Macrolide antibiotics are characterized by the presence of a macrocyclic lactone ring, the aglycone (See generally Macrolide Antibiotics: Chemistry, Biology and Practice (S. Omura, ed., Academic Press, New York)). Attached to the aglycone are one or more deoxy sugars. The sugars may be acylated. The macrocyclic ring is commonly 12-, 14-, or 16-membered bum larger rings are also known. The mechanism of action of macrolide antibiotics involves the inhibition of protein synthesis.
The macrolide antibiotics are highly active against gram-positive organisms such as Staphylococcus, Streptococcus, and Diplococcus and also have activity against gram-negative organisms such as Neisseria Gonorrhea and meningitidis, Bordetella pertussis, and Haemophilus influenzae. Id. at p.26. All of the above strains are capable of causing significant illnesses. Macrolides, including spiramycin and tylosin, have been used clinically in the medical and veterinary fields due to their low toxicity. Id. at p.27.

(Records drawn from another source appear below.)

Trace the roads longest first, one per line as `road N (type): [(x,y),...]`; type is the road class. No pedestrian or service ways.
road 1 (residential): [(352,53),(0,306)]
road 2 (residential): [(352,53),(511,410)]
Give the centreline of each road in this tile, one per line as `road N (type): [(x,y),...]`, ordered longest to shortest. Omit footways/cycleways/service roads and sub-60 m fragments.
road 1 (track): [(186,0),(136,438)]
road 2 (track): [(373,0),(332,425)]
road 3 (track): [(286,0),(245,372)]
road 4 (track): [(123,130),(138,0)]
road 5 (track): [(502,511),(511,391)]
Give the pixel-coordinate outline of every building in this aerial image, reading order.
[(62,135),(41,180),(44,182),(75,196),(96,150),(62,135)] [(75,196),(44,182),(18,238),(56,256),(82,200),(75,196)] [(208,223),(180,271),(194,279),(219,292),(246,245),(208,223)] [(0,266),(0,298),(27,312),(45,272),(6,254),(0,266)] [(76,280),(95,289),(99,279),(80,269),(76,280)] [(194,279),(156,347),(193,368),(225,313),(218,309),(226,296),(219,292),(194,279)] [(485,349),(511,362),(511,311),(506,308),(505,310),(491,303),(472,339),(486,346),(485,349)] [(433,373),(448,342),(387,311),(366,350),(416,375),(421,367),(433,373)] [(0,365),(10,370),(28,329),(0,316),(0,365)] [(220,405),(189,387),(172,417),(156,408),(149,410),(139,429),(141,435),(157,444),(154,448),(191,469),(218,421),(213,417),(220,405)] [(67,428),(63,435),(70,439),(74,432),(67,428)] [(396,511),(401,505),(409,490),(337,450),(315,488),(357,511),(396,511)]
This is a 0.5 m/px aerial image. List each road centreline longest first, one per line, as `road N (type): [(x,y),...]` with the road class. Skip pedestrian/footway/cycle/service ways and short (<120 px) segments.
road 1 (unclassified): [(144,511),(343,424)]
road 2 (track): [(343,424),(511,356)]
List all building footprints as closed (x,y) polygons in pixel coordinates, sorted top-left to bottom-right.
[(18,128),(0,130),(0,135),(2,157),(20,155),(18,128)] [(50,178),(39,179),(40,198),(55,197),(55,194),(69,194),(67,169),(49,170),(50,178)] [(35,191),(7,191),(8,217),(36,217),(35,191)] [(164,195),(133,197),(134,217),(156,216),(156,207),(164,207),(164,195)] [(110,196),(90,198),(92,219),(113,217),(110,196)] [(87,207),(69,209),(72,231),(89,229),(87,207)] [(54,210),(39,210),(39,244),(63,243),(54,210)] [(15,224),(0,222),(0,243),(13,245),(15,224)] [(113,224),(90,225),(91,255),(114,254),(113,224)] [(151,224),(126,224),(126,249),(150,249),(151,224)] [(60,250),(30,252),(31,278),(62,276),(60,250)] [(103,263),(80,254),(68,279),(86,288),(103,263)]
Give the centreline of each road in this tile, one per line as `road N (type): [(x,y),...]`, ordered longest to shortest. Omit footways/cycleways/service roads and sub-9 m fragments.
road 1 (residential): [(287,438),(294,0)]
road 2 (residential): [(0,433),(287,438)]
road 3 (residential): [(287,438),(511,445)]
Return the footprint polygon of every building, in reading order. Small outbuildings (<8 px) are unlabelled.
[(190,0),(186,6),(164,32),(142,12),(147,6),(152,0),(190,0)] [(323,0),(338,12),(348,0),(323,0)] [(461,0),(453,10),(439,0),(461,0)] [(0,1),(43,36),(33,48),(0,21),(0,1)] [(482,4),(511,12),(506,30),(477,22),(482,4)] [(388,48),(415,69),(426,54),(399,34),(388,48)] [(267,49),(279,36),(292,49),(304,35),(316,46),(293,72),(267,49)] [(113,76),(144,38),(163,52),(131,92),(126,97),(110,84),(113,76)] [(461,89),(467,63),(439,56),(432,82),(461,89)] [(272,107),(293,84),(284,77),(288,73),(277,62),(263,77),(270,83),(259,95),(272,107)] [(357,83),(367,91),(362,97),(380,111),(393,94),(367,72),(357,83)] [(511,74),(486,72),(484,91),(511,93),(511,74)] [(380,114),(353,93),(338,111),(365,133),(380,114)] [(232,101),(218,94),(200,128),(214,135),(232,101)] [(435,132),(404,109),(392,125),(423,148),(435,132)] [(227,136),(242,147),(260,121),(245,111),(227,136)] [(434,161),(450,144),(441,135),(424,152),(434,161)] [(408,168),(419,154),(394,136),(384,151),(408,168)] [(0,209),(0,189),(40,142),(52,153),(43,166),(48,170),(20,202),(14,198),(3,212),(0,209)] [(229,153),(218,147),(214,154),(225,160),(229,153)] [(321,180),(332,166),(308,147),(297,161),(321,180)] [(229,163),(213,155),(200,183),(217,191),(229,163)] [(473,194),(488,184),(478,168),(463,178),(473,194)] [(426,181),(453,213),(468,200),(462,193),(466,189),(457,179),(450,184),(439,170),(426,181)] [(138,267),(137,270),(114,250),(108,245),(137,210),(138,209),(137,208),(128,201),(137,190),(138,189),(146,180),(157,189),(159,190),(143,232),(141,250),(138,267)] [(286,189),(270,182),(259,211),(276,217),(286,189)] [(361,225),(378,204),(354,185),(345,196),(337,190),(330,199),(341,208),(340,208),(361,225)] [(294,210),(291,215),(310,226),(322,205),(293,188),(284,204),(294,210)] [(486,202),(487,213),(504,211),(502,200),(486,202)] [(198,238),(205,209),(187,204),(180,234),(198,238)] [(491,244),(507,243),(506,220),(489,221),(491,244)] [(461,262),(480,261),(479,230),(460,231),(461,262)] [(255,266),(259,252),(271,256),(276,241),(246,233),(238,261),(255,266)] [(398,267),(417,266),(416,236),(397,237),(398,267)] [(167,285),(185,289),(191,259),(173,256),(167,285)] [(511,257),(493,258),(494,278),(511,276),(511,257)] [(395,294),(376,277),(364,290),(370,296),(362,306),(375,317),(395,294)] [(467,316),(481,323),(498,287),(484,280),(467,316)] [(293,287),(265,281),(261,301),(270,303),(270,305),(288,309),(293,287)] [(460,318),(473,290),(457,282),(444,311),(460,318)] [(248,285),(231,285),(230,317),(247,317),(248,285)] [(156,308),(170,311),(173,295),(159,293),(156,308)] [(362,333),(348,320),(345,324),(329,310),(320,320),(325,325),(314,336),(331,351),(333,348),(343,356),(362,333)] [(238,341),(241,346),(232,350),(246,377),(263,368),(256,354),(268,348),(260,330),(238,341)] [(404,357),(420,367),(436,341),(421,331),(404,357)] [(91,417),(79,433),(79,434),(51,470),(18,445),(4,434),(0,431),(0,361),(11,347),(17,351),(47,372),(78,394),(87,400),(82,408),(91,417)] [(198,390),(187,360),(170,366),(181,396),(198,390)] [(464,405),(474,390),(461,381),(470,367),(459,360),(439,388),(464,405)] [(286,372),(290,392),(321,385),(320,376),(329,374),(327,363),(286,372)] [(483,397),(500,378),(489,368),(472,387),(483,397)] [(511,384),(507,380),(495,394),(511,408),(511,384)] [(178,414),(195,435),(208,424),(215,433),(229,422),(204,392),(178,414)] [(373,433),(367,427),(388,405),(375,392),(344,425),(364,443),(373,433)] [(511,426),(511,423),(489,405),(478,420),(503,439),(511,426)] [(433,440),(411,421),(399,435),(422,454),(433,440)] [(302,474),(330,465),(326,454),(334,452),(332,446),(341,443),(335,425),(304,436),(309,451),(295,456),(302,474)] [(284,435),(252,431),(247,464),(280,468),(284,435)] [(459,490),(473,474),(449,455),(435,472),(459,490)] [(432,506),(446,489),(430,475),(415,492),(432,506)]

Members of the macrolide family of compounds which are also referred to as macrocyclic lactones have utilities beyond antibiotic activity. For example FK506 has potent immunosuppressive activity and thus offers promise in therapeutic applications such as suppression of organ transplant rejection, rheumatoid arthritis, and various other autoimmune states. Other macrolides such as avermectin have activities including insecticidal and anti-helminthic activities.
Because the macrolides are so clinically useful, it is of the utmost importance to clone the genes responsible for producing the enzymes of the respective biosynthetic pathways. These genes can be used to increase the enzyme concentration in an organism, thereby increasing the efficiency of antibiotic production (Chater, 1990, Biotechnology 8: 115-121. The genes may be shuttled among various antibiotic producers to generate hybrid antibiotics, due to the "loose" substrate specificities of some of the biosynthetic enzymes (Sadakane et al., 1982, J. Anti-biotics 35:680-687; Hopwood 1989 Phil. Trans-R. Soc Lond. B 324: 549-562; Hutchison et al, 1989, Drug Discovery and Development Through The Energetic Engineering of Antibiotic--Producing Microorgansims, J. Med. Chem. 32: 929-937). In addition, the cloned genes can serve as substrates for mutagenesis which can lead to alterations in substrate specificity. The genes can also be used to generate strains containing mutant genes by the method of the present invention.
A significant limitation in achieving the above stated goal of cloning antibiotic synthetic pathways is the difficulty in identifying organisms having such pathways. Historically, discovery of antibiotics occurred through evaluation of fermentation broths for anti-bacterial or anti-fungal activity. Such an approach is inadequate in that the biosynthetic pathway would only be implicated by the logical dependence of the product on an underlying biosynthetic pathway leading to its production. U.S. Pat. No. 4,935,340 teaches the use of antibiotic resistance genes as probes for locating macrolide biosynthetic pathways. However the numerous mechanisms whereby resistance to antibiotics is attained and the non-antibiotic utilities of macrolides such as FK506 and avermectin suggests that numerous macrolide biosynthetic pathways could escape detection by the method of U.S. Pat. No. 4,935,340.